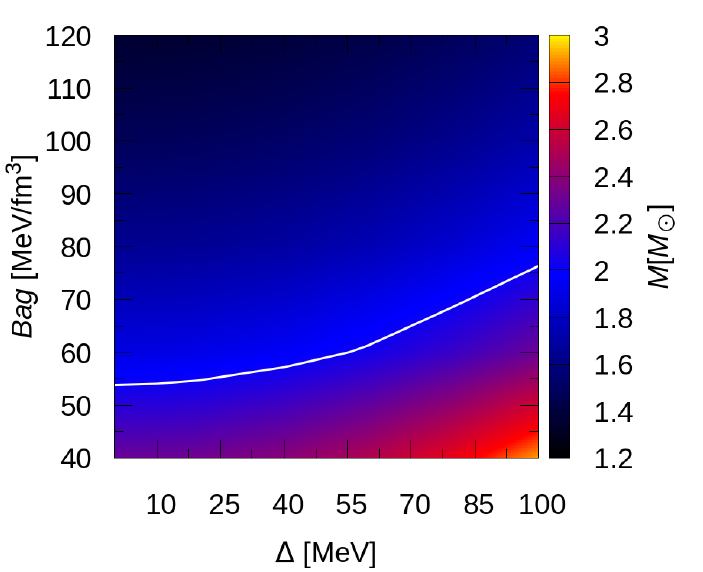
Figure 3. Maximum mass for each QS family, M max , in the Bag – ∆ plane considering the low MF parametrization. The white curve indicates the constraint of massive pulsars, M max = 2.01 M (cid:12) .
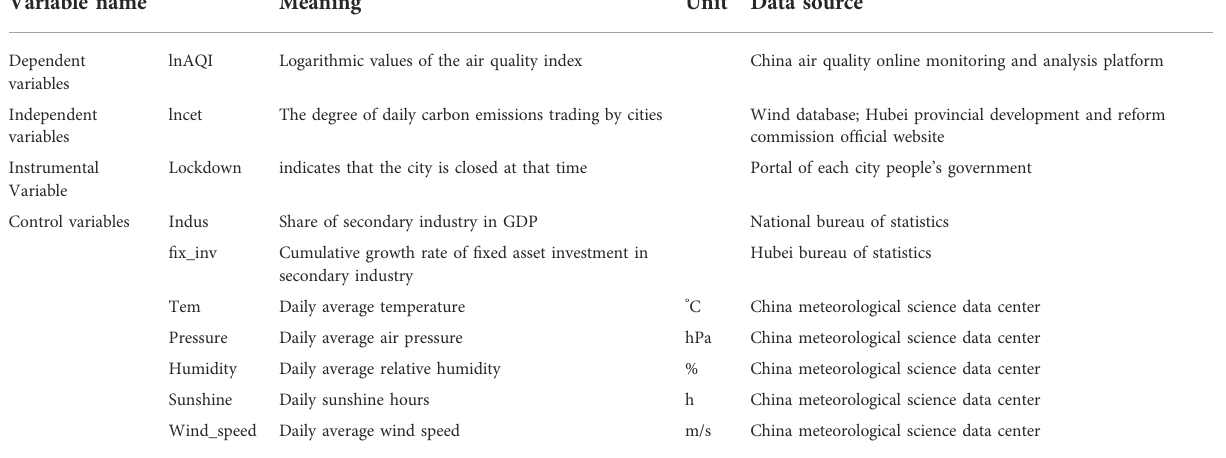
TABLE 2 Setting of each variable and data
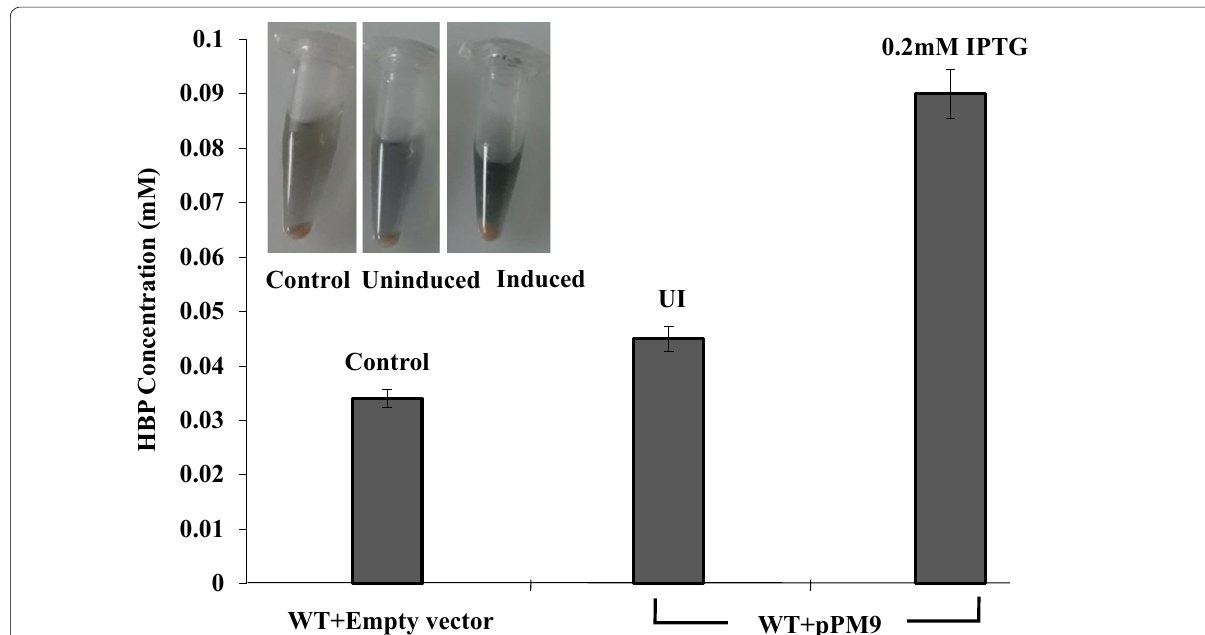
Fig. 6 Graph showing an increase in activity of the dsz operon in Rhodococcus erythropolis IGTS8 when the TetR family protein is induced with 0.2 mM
--
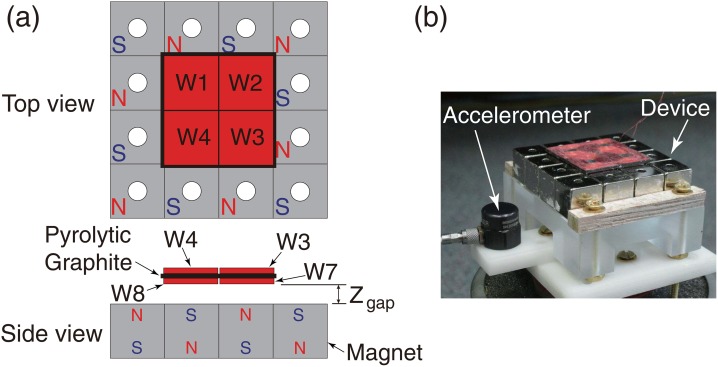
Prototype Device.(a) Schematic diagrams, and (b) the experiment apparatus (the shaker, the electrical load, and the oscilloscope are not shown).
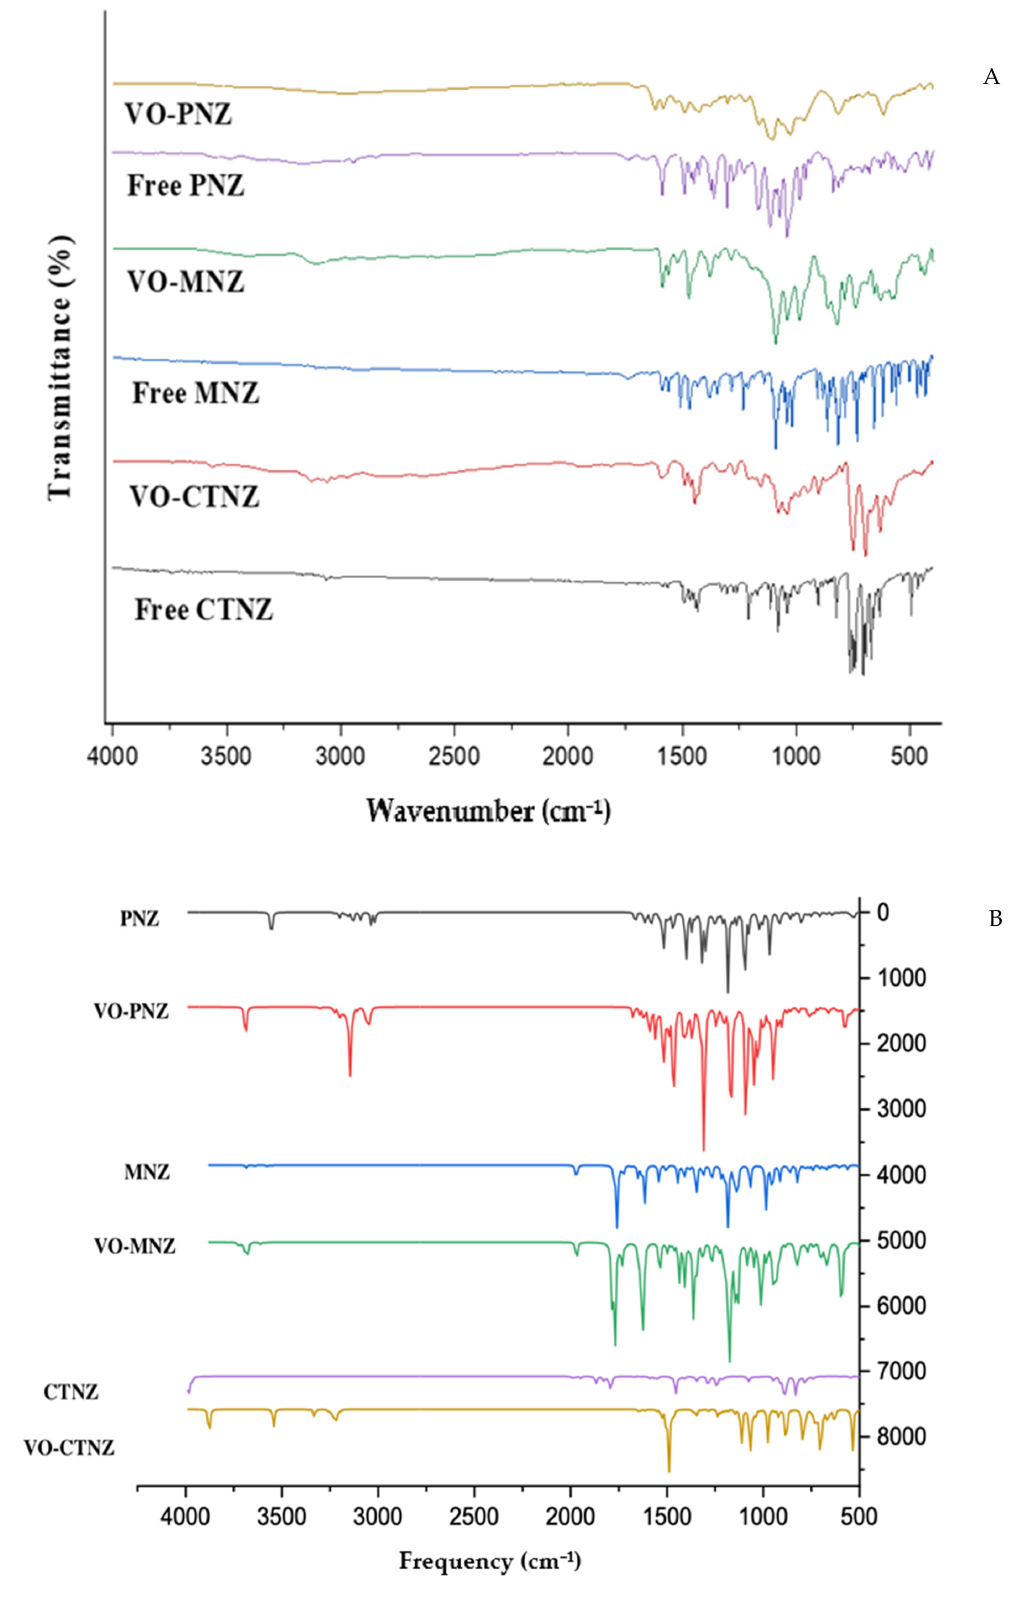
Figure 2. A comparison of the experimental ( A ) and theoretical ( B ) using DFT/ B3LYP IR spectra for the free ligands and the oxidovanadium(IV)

What is expected:
Up in the listing, locate the line with "Prototype Device.(a) Schematic"; print it and every line after it down to the line with "Figure 2. A", which is included too. Skip the pictures.

Solution to this task:
Prototype Device.(a) Schematic diagrams, and (b) the experiment apparatus (the shaker, the electrical load, and the oscilloscope are not shown).
Figure 2. A comparison of the experimental ( A ) and theoretical ( B ) using DFT/ B3LYP IR spectra for the free ligands and the oxidovanadium(IV)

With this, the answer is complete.